Now introducing the BOLT (Big Ol’ Layer Training) Engine: Orders of magnitude faster neural network training on any CPU (Intel, AMD, ARM).
Bolt Engine on Desktops can be order of magnitude faster than GPU acceleration.
Training 1.6 Billion parameter Model on refurbished old CPUs can be 2x faster than A100.
As explained in our other article, larger models need larger batch sizes for speed and generalization. However, GPUs have limited memory and cannot scale to the needs of a billion scale network.
We notice that the top-of-the-line A100 GPU with 48 GB memory can barely accommodate a batch size of 256 for our 1.6BN network. To run 2048 bath sizes, we need to distribute the model and training over 4 A100 GPUS (on a machine that costs around $70000). Even 2 A100s cannot accommodate the training.
How to Incorporate BOLT Engine in Your Pipeline?

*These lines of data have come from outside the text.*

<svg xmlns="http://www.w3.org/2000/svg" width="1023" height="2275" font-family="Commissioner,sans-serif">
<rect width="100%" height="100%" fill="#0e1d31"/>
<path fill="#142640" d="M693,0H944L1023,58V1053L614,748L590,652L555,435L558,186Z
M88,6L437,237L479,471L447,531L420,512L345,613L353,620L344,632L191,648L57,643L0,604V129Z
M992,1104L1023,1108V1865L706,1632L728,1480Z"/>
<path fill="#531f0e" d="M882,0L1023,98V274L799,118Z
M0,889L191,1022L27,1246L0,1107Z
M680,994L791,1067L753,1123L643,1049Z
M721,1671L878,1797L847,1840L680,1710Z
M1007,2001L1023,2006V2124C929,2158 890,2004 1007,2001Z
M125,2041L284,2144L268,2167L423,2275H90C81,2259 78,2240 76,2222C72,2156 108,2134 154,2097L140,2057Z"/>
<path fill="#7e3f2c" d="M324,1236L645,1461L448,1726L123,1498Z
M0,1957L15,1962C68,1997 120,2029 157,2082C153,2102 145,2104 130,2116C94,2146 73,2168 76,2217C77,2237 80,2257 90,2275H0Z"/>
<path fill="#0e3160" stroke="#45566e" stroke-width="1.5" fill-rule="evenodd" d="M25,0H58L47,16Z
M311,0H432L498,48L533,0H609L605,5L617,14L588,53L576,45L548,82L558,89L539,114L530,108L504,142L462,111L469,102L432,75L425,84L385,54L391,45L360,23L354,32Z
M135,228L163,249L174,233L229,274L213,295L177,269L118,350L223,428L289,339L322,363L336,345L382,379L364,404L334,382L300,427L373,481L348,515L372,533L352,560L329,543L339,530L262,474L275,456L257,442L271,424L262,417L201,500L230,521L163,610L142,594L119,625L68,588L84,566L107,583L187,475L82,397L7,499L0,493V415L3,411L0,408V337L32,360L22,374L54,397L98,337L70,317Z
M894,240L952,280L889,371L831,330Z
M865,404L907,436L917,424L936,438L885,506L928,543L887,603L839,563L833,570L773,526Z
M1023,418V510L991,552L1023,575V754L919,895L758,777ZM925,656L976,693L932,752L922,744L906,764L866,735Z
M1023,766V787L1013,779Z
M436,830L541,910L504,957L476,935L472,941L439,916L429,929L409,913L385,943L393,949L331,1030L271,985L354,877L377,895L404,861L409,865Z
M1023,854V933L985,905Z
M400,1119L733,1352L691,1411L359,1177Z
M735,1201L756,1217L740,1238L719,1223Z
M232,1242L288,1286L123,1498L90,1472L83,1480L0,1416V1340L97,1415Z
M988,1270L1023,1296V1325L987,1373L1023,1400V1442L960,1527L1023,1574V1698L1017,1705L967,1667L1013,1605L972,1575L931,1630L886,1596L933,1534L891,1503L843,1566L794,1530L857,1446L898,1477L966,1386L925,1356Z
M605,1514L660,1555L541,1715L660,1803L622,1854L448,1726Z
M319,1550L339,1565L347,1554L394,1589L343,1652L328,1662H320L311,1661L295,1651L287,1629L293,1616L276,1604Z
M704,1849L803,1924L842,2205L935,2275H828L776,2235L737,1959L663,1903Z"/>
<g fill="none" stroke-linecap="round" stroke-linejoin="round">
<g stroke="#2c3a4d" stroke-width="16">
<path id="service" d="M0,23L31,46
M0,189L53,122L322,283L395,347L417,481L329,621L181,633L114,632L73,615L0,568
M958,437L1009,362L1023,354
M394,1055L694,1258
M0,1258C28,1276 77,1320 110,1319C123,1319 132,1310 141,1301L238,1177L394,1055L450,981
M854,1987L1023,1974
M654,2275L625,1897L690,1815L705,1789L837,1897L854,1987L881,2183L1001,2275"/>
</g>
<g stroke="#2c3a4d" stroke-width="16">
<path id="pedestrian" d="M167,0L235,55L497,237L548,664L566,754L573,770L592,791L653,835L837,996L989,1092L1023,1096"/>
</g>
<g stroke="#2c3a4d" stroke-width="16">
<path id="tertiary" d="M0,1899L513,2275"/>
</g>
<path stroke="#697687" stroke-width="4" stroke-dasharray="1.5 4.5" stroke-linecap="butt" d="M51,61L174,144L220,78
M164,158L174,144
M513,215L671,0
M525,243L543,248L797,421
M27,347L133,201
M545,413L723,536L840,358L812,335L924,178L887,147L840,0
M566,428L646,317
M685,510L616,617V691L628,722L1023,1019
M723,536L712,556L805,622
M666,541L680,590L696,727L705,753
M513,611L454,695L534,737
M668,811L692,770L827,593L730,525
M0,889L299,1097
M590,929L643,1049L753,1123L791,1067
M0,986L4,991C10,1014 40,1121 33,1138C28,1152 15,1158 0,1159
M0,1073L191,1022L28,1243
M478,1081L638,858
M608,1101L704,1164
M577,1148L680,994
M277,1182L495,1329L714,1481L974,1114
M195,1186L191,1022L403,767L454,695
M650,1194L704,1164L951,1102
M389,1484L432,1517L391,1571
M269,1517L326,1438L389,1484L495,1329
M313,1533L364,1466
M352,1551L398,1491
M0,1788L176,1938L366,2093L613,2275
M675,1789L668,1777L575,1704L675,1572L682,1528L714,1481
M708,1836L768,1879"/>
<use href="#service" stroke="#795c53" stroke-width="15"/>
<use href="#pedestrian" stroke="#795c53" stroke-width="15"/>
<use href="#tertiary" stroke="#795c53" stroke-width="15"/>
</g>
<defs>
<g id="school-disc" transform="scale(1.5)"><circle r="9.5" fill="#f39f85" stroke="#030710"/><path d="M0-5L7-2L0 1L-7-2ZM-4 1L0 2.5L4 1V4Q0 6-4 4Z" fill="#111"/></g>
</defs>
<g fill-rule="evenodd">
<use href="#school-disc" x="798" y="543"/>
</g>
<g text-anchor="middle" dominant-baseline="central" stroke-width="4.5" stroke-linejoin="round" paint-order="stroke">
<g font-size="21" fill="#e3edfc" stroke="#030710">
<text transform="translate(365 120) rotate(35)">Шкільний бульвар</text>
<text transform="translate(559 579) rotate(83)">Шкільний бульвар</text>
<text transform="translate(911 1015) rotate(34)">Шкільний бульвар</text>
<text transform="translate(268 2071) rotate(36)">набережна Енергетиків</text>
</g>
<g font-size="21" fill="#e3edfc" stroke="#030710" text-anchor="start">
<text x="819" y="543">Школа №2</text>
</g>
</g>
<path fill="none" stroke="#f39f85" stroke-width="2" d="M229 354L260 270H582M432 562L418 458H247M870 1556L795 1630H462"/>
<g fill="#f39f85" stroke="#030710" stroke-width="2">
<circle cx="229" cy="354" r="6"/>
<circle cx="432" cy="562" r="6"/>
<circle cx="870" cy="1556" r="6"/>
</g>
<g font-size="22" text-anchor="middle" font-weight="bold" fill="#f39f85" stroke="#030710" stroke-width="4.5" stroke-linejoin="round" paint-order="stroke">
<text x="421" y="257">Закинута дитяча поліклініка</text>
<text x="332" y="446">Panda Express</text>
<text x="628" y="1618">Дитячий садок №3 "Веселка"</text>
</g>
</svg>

We package the Bolt Engine in a simple python API, allowing the user to specify the network structure easily. We also have simple methods on the network that will enable us to retrieve the trained parameters for each layer as NumPy arrays that can easily port the trained model in TensorFlow or PyTorch. We also provide simple functions which can perform this process automatically. Similarly, we also provide drop-in functionality. A user can specify a TensorFlow model and pass it to our script, which will train and return it using the Bolt Engine for acceleration, all with 2 lines of code change.